Menurut sejarawan Dr. Bambang Purwanto, kontroversi muncul karena sejarah seringkali digunakan sebagai alat legitimasi kekuasaan. Penulisan ulang sejarah berpotensi menghilangkan perspektif yang berbeda dan memaksakan narasi tunggal yang menguntungkan kelompok tertentu.

Apa bahayanya jika sejarah hanya ditulis oleh satu pihak saja, seperti yang dikhawatirkan oleh Siti?

Seperti yang dijelaskan oleh penulis dan aktivis Ratna Appiah, jika sejarah hanya ditulis oleh satu pihak, maka akan terjadi distorsi kebenaran. Perspektif kelompok minoritas atau korban akan terabaikan, dan sejarah akan menjadi alat propaganda untuk membenarkan tindakan kelompok dominan.

Bagaimana cara memastikan bahwa penulisan ulang sejarah ini benar-benar objektif dan tidak bias, menurut pandangan Joko?

Menurut Prof. Joko Susilo, seorang ahli hukum tata negara, untuk memastikan objektivitas, proses penulisan ulang sejarah harus melibatkan berbagai pihak yang memiliki latar belakang dan perspektif yang berbeda. Selain itu, akses terhadap arsip dan sumber sejarah harus dibuka seluas-luasnya untuk publik.

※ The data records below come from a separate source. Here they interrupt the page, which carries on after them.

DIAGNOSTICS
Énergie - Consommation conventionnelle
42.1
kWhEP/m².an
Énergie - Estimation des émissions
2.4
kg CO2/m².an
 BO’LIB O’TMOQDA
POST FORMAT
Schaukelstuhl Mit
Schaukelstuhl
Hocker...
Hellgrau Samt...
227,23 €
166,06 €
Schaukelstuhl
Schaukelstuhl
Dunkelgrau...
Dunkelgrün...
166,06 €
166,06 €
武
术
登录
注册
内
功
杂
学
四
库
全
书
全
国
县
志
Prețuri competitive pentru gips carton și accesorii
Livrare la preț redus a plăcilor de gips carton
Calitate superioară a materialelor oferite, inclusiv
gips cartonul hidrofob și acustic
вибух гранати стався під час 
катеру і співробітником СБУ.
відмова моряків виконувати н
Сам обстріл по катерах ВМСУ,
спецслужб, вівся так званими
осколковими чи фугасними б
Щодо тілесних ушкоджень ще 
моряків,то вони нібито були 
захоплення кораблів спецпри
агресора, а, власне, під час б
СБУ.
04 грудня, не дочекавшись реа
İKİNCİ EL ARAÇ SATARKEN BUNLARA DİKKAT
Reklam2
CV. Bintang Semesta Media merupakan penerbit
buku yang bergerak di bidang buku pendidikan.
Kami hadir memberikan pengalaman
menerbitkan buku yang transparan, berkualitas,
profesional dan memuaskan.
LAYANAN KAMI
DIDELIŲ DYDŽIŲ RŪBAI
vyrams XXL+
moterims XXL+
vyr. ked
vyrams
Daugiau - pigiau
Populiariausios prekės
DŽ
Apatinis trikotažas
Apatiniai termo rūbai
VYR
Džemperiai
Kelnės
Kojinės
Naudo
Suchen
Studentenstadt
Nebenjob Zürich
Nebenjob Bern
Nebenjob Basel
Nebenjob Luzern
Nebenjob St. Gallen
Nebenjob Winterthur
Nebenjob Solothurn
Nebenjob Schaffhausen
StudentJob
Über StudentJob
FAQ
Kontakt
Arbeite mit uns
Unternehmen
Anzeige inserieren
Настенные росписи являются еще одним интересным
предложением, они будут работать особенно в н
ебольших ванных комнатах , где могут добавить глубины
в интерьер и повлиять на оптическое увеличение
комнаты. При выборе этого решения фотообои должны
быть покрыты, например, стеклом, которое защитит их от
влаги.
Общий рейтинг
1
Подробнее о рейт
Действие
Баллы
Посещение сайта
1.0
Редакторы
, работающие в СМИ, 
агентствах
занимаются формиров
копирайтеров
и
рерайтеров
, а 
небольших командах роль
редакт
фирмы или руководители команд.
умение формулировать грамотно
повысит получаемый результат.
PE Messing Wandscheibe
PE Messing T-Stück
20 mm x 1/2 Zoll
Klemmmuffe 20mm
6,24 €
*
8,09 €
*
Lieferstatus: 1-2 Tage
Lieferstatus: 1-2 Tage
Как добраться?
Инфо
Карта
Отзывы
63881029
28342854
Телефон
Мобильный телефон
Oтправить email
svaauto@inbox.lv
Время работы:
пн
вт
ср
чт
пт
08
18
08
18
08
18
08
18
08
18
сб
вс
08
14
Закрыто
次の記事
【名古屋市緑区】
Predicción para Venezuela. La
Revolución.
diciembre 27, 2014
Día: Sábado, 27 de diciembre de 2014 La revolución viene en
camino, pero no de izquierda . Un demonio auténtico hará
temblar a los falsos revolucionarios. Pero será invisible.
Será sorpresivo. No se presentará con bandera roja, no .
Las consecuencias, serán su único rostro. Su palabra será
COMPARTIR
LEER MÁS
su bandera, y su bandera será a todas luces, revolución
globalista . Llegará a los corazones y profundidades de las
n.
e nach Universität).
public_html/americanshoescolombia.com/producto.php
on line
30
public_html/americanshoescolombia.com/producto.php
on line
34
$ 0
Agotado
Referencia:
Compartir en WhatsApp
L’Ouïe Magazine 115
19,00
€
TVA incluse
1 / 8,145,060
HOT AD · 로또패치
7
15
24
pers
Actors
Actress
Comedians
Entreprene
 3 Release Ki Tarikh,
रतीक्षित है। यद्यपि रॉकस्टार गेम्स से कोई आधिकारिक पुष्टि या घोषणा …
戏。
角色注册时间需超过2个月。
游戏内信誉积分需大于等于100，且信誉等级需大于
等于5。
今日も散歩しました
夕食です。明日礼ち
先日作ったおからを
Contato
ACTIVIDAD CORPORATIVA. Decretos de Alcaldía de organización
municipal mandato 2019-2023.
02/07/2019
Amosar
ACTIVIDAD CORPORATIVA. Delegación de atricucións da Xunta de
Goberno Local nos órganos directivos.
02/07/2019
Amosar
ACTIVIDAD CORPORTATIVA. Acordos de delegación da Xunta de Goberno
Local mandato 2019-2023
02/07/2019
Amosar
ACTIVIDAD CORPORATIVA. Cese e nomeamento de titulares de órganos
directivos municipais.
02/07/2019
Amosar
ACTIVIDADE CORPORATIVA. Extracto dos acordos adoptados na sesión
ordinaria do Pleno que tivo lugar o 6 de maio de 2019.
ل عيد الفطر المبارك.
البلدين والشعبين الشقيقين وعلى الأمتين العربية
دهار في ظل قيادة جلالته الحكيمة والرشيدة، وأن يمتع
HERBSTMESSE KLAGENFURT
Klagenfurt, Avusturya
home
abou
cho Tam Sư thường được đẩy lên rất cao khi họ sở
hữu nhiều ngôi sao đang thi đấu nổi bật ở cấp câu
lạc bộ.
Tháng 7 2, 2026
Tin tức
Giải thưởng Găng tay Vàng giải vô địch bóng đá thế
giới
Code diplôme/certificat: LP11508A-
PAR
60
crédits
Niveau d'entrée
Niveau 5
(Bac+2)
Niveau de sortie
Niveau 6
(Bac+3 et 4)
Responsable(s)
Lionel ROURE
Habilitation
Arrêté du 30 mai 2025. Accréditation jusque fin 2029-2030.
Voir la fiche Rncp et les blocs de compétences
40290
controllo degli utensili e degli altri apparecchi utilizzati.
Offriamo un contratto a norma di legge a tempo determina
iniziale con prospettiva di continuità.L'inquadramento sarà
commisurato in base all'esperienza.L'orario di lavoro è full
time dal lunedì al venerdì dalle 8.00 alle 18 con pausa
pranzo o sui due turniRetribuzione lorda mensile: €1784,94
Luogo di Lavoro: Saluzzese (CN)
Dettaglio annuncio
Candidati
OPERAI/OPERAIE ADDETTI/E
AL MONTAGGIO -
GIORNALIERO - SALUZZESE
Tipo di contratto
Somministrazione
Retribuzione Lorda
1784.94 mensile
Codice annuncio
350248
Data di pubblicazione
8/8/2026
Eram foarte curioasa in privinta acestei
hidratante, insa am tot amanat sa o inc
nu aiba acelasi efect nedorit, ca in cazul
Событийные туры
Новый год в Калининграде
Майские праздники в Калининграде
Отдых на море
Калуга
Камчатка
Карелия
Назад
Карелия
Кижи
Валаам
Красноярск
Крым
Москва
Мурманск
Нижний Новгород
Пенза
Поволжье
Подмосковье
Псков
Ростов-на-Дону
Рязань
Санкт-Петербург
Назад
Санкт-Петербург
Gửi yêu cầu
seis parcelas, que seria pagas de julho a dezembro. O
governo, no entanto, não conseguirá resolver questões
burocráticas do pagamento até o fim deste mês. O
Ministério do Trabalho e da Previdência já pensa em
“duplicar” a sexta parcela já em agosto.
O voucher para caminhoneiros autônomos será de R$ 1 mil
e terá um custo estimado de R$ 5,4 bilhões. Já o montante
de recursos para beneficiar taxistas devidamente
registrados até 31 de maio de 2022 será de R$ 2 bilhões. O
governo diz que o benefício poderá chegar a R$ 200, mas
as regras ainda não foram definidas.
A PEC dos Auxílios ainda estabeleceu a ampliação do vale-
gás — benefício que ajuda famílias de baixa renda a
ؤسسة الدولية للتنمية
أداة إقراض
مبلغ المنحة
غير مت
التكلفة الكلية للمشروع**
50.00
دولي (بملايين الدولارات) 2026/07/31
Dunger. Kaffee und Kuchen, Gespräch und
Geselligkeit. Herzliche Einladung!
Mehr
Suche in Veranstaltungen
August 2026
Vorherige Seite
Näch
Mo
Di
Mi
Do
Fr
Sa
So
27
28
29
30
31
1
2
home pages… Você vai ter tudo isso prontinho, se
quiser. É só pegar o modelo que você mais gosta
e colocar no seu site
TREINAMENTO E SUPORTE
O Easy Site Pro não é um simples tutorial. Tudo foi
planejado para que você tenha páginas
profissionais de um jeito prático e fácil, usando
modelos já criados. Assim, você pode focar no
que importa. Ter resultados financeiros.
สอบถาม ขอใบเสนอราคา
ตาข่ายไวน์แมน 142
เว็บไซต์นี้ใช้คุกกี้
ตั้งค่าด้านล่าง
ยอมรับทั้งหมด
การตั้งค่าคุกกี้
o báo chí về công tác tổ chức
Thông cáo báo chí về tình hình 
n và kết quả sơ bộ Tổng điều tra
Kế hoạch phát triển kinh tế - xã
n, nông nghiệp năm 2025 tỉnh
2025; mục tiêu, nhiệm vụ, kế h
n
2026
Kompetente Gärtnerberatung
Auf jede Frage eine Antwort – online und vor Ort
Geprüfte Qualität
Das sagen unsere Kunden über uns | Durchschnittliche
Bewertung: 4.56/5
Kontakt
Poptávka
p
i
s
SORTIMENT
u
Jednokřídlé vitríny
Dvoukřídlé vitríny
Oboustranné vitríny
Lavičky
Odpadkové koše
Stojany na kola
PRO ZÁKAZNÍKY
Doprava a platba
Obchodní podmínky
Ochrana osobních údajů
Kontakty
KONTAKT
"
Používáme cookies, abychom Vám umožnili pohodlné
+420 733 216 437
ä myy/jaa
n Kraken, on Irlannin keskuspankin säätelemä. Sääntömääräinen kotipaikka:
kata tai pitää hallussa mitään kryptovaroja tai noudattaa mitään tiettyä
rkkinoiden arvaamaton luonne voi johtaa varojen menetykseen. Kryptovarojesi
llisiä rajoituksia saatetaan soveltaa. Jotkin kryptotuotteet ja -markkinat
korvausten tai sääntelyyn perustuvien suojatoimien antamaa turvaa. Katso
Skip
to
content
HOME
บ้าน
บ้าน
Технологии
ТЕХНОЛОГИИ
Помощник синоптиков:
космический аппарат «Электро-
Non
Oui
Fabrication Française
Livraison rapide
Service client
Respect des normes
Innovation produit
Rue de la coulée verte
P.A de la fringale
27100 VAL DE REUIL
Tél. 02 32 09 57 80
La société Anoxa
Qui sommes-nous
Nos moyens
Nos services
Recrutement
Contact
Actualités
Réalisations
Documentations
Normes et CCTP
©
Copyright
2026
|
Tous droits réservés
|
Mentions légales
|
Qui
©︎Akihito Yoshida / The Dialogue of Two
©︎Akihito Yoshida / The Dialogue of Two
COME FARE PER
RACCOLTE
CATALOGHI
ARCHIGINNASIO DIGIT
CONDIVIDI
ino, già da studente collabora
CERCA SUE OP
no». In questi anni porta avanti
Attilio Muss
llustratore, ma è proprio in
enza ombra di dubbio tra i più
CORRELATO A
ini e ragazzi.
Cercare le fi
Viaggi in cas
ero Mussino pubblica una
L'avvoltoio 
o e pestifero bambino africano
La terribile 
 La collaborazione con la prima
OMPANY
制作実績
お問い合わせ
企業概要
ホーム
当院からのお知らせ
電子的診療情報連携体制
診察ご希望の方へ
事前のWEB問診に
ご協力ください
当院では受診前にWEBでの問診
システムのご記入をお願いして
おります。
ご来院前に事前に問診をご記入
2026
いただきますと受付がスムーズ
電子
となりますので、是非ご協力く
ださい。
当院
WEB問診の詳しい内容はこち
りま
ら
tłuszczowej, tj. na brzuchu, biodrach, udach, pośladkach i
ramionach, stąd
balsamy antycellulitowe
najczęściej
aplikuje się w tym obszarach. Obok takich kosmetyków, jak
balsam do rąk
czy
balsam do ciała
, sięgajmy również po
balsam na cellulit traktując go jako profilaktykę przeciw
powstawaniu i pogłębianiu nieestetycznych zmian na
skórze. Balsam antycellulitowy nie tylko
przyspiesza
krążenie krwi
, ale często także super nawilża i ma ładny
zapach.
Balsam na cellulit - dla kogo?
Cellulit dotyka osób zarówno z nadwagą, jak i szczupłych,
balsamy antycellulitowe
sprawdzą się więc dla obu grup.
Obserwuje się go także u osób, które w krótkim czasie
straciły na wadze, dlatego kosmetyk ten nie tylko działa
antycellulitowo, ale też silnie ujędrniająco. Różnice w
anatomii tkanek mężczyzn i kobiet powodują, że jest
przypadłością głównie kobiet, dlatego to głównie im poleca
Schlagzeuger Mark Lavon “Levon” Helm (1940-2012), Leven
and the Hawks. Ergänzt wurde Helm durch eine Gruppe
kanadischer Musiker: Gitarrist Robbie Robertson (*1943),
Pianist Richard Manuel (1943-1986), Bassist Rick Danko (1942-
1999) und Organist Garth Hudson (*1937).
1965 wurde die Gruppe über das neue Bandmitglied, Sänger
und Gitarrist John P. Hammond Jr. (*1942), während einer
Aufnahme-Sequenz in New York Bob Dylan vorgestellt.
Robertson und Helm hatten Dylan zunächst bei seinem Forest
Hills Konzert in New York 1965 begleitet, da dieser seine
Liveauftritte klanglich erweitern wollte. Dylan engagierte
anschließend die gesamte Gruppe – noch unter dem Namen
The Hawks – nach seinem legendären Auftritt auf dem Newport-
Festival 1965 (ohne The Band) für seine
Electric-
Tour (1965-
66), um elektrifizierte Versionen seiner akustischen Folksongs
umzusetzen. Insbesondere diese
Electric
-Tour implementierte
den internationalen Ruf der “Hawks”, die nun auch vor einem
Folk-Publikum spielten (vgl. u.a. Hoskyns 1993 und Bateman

Apa peran generasi muda dalam mengawal proses penulisan ulang sejarah ini, seperti yang ditanyakan oleh Ayu?

Menurut Najwa Shihab, jurnalis dan aktivis pendidikan, generasi muda memiliki peran penting untuk mengawal proses ini. Mereka harus kritis, aktif mencari informasi dari berbagai sumber, dan berani menyuarakan pendapat mereka jika menemukan ketidakadilan atau distorsi dalam narasi sejarah yang disajikan.

Bagaimana seharusnya kita menyikapi perbedaan interpretasi sejarah, menurut pendapat Dedi?

Menurut Dr. Dedi Mulyana, seorang sosiolog, perbedaan interpretasi sejarah adalah hal yang wajar. Kita harus belajar untuk menghargai perbedaan pendapat dan menggunakan perbedaan tersebut sebagai kesempatan untuk memperdalam pemahaman kita tentang masa lalu. Dialog dan diskusi yang terbuka adalah kunci untuk mencapai pemahaman yang lebih komprehensif.

Apa dampak jangka panjang dari penulisan ulang sejarah terhadap identitas nasional kita, menurut pandangan Intan?

Menurut Dr. Intan Paramaditha, seorang ahli budaya dan sastra, penulisan ulang sejarah dapat memiliki dampak yang signifikan terhadap identitas nasional. Jika dilakukan dengan benar, dapat memperkuat rasa persatuan dan kebanggaan sebagai bangsa. Namun, jika dilakukan dengan bias dan manipulasi, dapat memecah belah masyarakat dan merusak identitas nasional kita.